Don't let your fear cloud your judgement going forward, OP.
I do think that these vauge "I dunno how you can improve, but you need to" ways of managing are a bit nuts, especially when we are talking about someone's career.
But you need to realize, OP, that this kind of stuff is happening everywhere--especially when nurses are at a 5 year or so mark, they have history with a facility (and are so hard to mold into what current managment is seeking), they ask to be transferred, oriented to a new position (that if one is union, they get usually due to seniority--and not always the nurse managment has in mind), and/or the many, many hours of committee work, steering committees, groups of this and that (that really had a say in the future of a unit at one time) have sincerely gone away to more middle managers, nurse leadership of same and other non-in the trenches nurse opinions--often they no longer want or need the opinions of the staff nurse.
Best of luck moving forward.
NurseDirtyBird
425 Posts
There's a difference between constructive professional criticism and bullying. Constructive criticism details what you did wrong, how you can fix it, and how to avoid it in the future.

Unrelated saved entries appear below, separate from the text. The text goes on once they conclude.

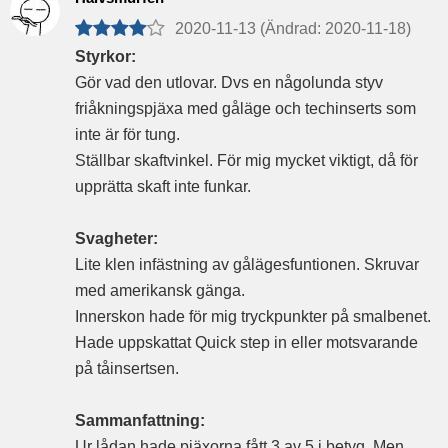
2020-11-13 (Ändrad: 2020-11-18)
Styrkor:
Gör vad den utlovar. Dvs en någolunda styv
friåkningspjäxa med gåläge och techinserts som
inte är för tung.
Ställbar skaftvinkel. För mig mycket viktigt, då för
upprätta skaft inte funkar.
Svagheter:
Lite klen infästning av gålägesfuntionen. Skruvar
med amerikansk gänga.
Innerskon hade för mig tryckpunkter på smalbenet.
Hade uppskattat Quick step in eller motsvarande
på tåinsertsen.
Sammanfattning:
Ur lådan hade pjäxorna fått 3 av 5 i betyg. Men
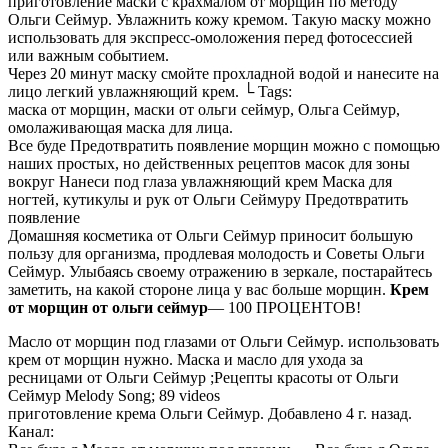
приготовление маски с крахмалом от морщин по методу
Ольги Сеймур. Увлажнить кожу кремом. Такую маску можно
использовать для экспресс-омоложения перед фотосессией
или важным событием.
Через 20 минут маску смойте прохладной водой и нанесите на
лицо легкий увлажняющий крем. └ Tags:
маска от морщин, маски от ольги сеймур, Ольга Сеймур,
омолаживающая маска для лица.
Все буде Предотвратить появление морщин можно с помощью
наших простых, но действенных рецептов масок для зоны
вокруг Нанеси под глаза увлажняющий крем Маска для
ногтей, кутикулы и рук от Ольги Сеймуру Предотвратить
появление
Домашняя косметика от Ольги Сеймур приносит большую
пользу для организма, продлевая молодость и Советы Ольги
Сеймур. Улыбаясь своему отражению в зеркале, постарайтесь
заметить, на какой стороне лица у вас больше морщин.
Крем
от морщин от ольги сеймур
— 100 ПРОЦЕНТОВ!
Масло от морщин под глазами от Ольги Сеймур. использовать
крем от морщин нужно. Маска и масло для ухода за
ресницами от Ольги Сеймур ;Рецепты красоты от Ольги
Сеймур Melody Song; 89 videos
приготовление крема Ольги Сеймур. Добавлено 4 г. назад.
Канал:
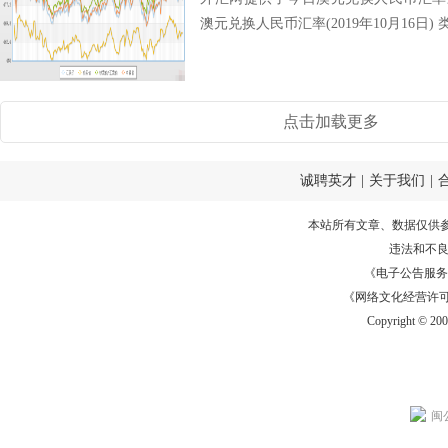
澳元兑换人民币汇率(2019年10月16日) 类
点击加载更多
诚聘英才
|
关于我们
|
本站所有文章、数据仅供
违法和不
《电子公告服务许可证
《网络文化经营许可证》
Copyright © 20
闽公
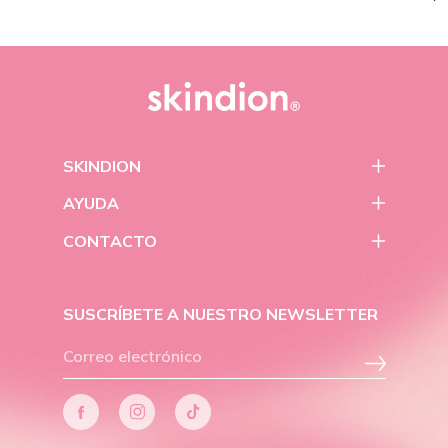
habitual
de
habitual
de
ha
venta
venta
SKINDION
AYUDA
CONTACTO
SUSCRÍBETE A NUESTRO NEWSLETTER
Facebook
Instagram
Tiktok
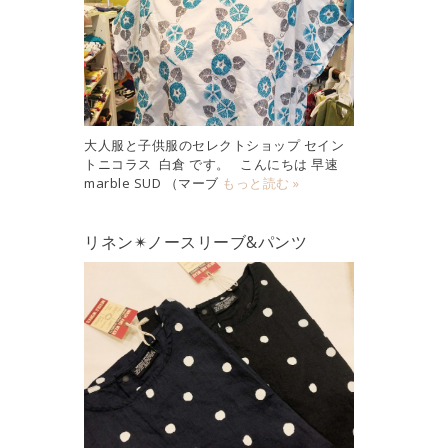
大人服と子供服のセレクトショップ セイン
トニコラス 白倉 です。 こんにちは 早速
marble SUD （マーブ
もっと読む »
リネン✴︎ノースリーブ&パンツ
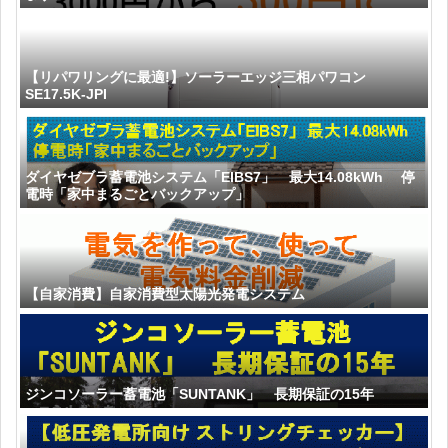
【リパワリングに最適!】ソーラーエッジ三相パワコン
SE17.5K-JPI
ダイヤゼブラ蓄電池システム「EIBS7」 最大14.08kWh 停
電時「家中まるごとバックアップ」
【自家消費】自家消費型太陽光発電システム
ジンコソーラー蓄電池「SUNTANK」 長期保証の15年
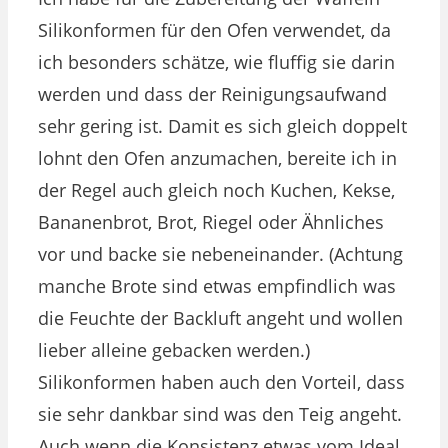
Silikonformen für den Ofen verwendet, da
ich besonders schätze, wie fluffig sie darin
werden und dass der Reinigungsaufwand
sehr gering ist. Damit es sich gleich doppelt
lohnt den Ofen anzumachen, bereite ich in
der Regel auch gleich noch Kuchen, Kekse,
Bananenbrot, Brot, Riegel oder Ähnliches
vor und backe sie nebeneinander. (Achtung
manche Brote sind etwas empfindlich was
die Feuchte der Backluft angeht und wollen
lieber alleine gebacken werden.)
Silikonformen haben auch den Vorteil, dass
sie sehr dankbar sind was den Teig angeht.
Auch wenn die Konsistenz etwas vom Ideal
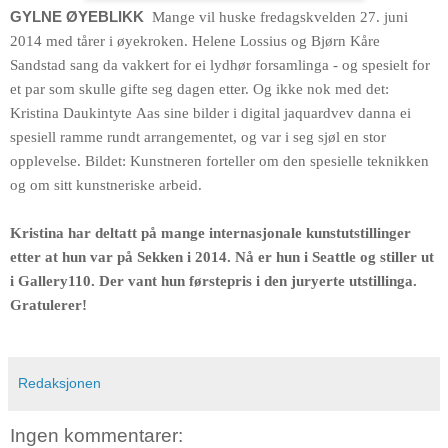
GYLNE ØYEBLIKK
Mange vil huske fredagskvelden 27. juni
2014 med tårer i øyekroken. Helene Lossius og Bjørn Kåre
Sandstad sang da vakkert for ei lydhør forsamlinga - og spesielt for
et par som skulle gifte seg dagen etter. Og ikke nok med det:
Kristina Daukintyte Aas sine bilder i digital jaquardvev danna ei
spesiell ramme rundt arrangementet, og var i seg sjøl en stor
opplevelse. Bildet: Kunstneren forteller om den spesielle teknikken
og om sitt kunstneriske arbeid.
Kristina har deltatt på mange internasjonale kunstutstillinger
etter at hun var på Sekken i 2014. Nå er hun i Seattle og stiller ut
i Gallery110. Der vant hun førstepris i den juryerte utstillinga.
Gratulerer!
Redaksjonen
Ingen kommentarer:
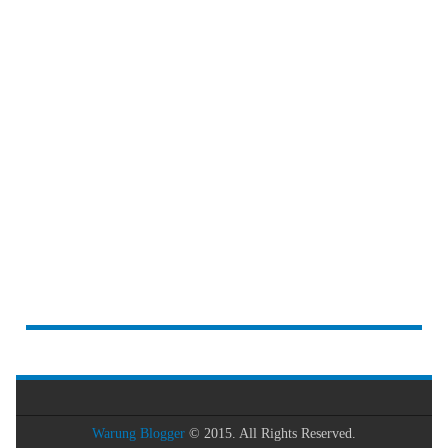
Warung Blogger
© 2015. All Rights Reserved.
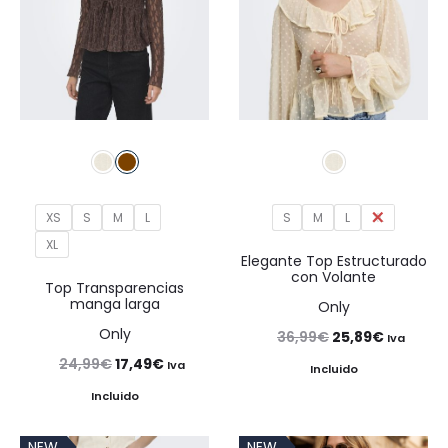
XS
S
M
L
S
M
L
XL
XL
Elegante Top Estructurado
con Volante
Top Transparencias
manga larga
Only
Only
El
El
36,99
€
25,89
€
Iva
El
El
24,99
€
17,49
€
precio
precio
Iva
Incluido
precio
precio
original
actual
Incluido
original
actual
era:
es:
NEW
NEW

You learn something. You learn absolutely nothing when nobody will tell you what you did wrong or how to fix it. The OP ASKED for professional criticism and was given nothing but "Oh I can't remember..." They were being penalized for a mistake nobody knew about. When the OP asked what they could do better, the manager had nothing to say. Negative feedback just for the sake of being negative, and not for improving the receiver's performance is pretty much bullying.
Sure, we only get one side of the story, but it's impossible to get the rest of the story, so we must take the OPs word for it.